Teste tabi iyimserlik
Salih
Müslim’e bakılırsa Ankara’nın kırmızı çizgi saydığı konularda en
azından bir anlayış hasıl olmuş. Ancak bu test edilmeye mahkûm bir
iyimserlik. Bu ilişkilerin geleceği bir yanda Kürtlere savaş açan
gruplara desteğin kesilmesi, diğer yandan Kürtlerin SUK’la ortak hareket
etmesine bağlı. Salih Muslim T24’e demecinde iki kritik şartı
dillendiriyor: “Türk yetkililer Suriye’de kalıcı bir çözüm
bulununcaya kadar, bütün Kürt partilerinin, Türkmenlerin, Asurilerin,
Arapların birlikte oluşturacağı geçici bir yönetime sıcak bakacaklarını
söyledi. Yetkililer, ayrıca, KYK, SUK ile anlaşarak demokratik özerklik
ilan ederse, Türkiye’nin bu özerkliği kabul edeceğini belirtiler.” Türkiye’nin
özerkliğe destek vereceği beklentisi çok iyimserce. Hem SUK hem ÖSO,
Kürtler konusunda bölünmüş durumda. Milliyetçi arap damarı Kürtlerle
ortaklığı engelliyor. Ayrıca ÖSO’ya bağlı bazı gruplar Kürtlere karşı
Kaide ile ortak hareket ediyor. Bir başka örtülü şart PYD’nin rejimle
net hesaplaşma içerisine girmesi yani ÖSO’yla aynı çizgiye gelmesi.

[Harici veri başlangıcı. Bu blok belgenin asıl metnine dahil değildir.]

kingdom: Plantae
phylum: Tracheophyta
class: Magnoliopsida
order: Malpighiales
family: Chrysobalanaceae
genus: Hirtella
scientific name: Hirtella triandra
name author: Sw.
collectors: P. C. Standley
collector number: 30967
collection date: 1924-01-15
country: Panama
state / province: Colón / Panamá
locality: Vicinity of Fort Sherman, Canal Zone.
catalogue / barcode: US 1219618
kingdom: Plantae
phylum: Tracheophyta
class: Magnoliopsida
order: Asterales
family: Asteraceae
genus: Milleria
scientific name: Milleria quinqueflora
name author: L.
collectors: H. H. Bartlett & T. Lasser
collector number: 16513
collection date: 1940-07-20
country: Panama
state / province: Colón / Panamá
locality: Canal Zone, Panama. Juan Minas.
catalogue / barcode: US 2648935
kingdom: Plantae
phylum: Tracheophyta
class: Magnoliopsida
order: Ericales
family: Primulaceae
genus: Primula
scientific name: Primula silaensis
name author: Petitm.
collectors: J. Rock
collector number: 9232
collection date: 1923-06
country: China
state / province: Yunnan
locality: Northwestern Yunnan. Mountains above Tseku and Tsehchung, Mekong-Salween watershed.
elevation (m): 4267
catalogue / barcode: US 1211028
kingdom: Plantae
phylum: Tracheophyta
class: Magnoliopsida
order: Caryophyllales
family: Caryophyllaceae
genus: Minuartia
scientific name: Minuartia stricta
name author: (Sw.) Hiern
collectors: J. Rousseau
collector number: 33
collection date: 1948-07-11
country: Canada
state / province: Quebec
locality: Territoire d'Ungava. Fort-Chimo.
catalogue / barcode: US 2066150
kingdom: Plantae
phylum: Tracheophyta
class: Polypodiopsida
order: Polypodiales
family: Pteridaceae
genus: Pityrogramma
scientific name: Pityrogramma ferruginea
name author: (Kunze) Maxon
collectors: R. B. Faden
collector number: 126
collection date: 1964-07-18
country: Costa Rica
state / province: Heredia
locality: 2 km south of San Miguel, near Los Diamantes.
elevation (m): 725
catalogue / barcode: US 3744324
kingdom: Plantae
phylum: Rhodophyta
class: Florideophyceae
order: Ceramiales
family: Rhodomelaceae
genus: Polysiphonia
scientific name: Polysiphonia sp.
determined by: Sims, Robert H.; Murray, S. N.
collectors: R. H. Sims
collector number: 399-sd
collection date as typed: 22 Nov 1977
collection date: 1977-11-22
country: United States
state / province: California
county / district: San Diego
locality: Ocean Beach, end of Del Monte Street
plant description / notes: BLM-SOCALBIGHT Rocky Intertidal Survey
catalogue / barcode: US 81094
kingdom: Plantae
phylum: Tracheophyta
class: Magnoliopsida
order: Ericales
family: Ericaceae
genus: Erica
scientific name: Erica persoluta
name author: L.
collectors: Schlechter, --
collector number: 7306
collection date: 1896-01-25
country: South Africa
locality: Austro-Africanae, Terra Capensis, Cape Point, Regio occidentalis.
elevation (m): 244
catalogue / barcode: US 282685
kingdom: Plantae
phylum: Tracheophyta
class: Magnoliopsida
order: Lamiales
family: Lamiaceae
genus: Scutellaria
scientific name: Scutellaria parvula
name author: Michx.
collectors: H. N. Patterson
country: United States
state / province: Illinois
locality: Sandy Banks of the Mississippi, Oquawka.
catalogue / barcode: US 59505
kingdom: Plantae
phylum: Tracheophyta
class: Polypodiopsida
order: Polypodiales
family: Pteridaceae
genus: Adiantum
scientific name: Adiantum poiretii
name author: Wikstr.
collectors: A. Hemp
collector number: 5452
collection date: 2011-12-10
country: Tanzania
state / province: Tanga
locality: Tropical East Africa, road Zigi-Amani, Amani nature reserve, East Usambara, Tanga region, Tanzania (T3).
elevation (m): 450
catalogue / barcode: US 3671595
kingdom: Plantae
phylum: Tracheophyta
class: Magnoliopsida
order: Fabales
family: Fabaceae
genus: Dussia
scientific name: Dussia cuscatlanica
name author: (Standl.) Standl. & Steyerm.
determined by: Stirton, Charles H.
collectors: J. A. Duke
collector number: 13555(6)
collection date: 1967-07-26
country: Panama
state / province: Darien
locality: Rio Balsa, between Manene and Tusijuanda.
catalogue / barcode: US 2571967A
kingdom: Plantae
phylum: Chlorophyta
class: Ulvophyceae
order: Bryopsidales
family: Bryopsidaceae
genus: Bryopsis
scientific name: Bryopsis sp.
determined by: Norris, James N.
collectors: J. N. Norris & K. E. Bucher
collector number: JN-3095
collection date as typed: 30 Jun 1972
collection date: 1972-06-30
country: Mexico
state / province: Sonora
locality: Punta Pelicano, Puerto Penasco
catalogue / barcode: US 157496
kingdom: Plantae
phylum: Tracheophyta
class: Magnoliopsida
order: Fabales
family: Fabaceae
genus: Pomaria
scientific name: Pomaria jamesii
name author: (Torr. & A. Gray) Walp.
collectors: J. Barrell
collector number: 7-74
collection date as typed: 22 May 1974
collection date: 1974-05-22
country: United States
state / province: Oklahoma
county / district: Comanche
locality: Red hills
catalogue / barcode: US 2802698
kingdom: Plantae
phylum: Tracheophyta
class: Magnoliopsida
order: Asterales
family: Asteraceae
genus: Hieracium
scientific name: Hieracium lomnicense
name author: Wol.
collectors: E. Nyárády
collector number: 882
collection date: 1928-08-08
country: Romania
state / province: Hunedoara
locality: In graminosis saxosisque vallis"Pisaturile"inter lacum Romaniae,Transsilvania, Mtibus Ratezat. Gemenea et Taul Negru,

Halbuki Kürtler rejimin yıkılmayabileceğini hesaba katarak 3. yolu
tutturdu. Kürtlerin kaderini SUK ile senkronizasyona bağlamak
Türkiye’nin Rojava açılımını çıkmaza götürebilir. Pekii Kürtler SUK’a
entegre olamazsa uzatılan havuç sopaya dönüşür mü? İkircikli ve
mütereddit Kürt politikası bize umut ile korku arasında kalmaya öğretti.